Plastic Pete ran up a stack of credit card debt during his using days. Once on the sober track, Pete had to start digging his finances out. There really was no way to do this for those of us who know the cost of going to rehab. I can't generalize by saying we all have been through the harassing collection calls. There are you good eggs out there who don't fuck yourself by over extension. I however can relate to Plastic Pete since I also have been on the end of the collection bitches. These fucktard collection asswhipes go as far as asking how you are buying food for your family. Once you tell them that you can still afford food, they tell you to cut that budget so you can pay on the 33% interest they've now jacked your rate up to. You know the fat bitch on the other end of the phone telling you this is stuffing a fucking Twinkie in her mouth while suggesting you starve your family.

Good old Plastic Pete went on the defensive with these douche fucks. In the true American way, he turned blame for his addiction and debt on the credit card companies. His stories were classic. During one call, he demanded to speak to his cards legal department because in Michigan, any contract entered under undue influence was not valid. Plastic Pete swore Jack Daniels forced him to sign the application.

On another occasion, he agreed he would pay only charges made at one local bar and a local party store. His defense, those were the only two place in the past five years he recalls using a credit card . Any purchases made more than a mile from his home could not possibly be his because the state took his drivers license away years ago.
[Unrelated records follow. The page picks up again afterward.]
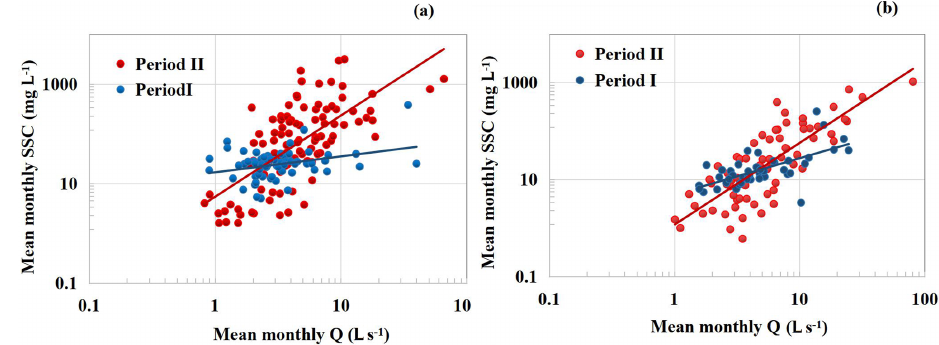
Figure 5. Sediment rating curves for (a) the growing seasons and (b) the dormant seasons during the two time periods. Each point represents a monthly mean observation.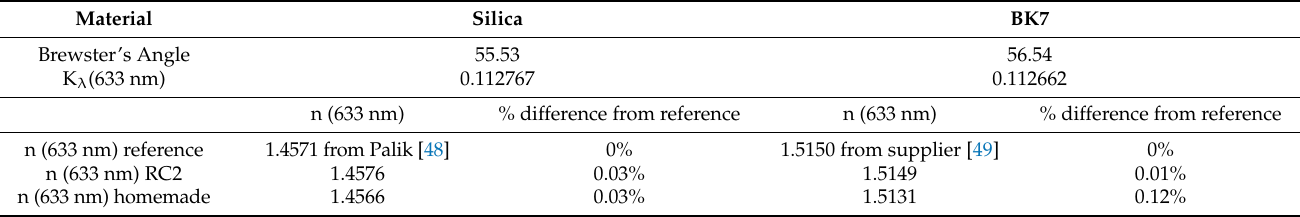
Table 1. Summary of different results from Figure 8 and the calculated value of the coefficient K λ .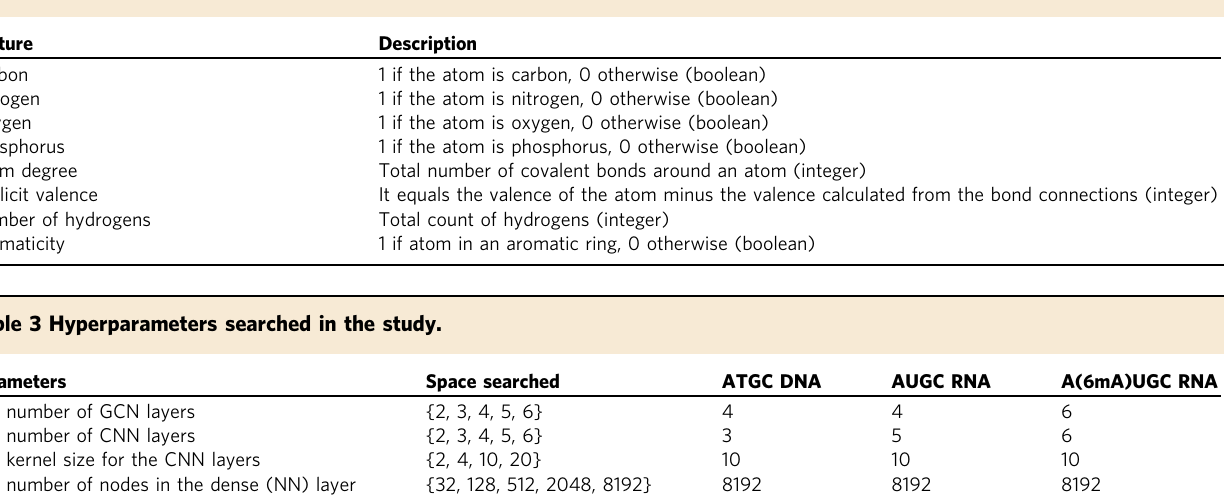
Table 2 Atom chemical properties included in the study.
My favorite was when Plastic Pete told Citibank he was going to sue them for enabling his addiction and the legal fees for his drunk drivings. He argued with the collection agent that had Citibank better monitored their clients purchases, they would have seen a clear pattern that all of his were alcohol related. Had Citibank noticed this pattern and declined all future charges based on the fact he was drunk all the time. He then would have had to seek treatment and would have never gotten busted for drunk driving.

Pete said the collection agents would get so pissed tripping all over their words. Responses to charging while intoxicated must be something missing from their training manual. Plastic Pete ended up filing bankruptcy in the end, but it sounded like he had a shit load of fun along the way.
Now that is a fucking creative dude, fucked up, but creative.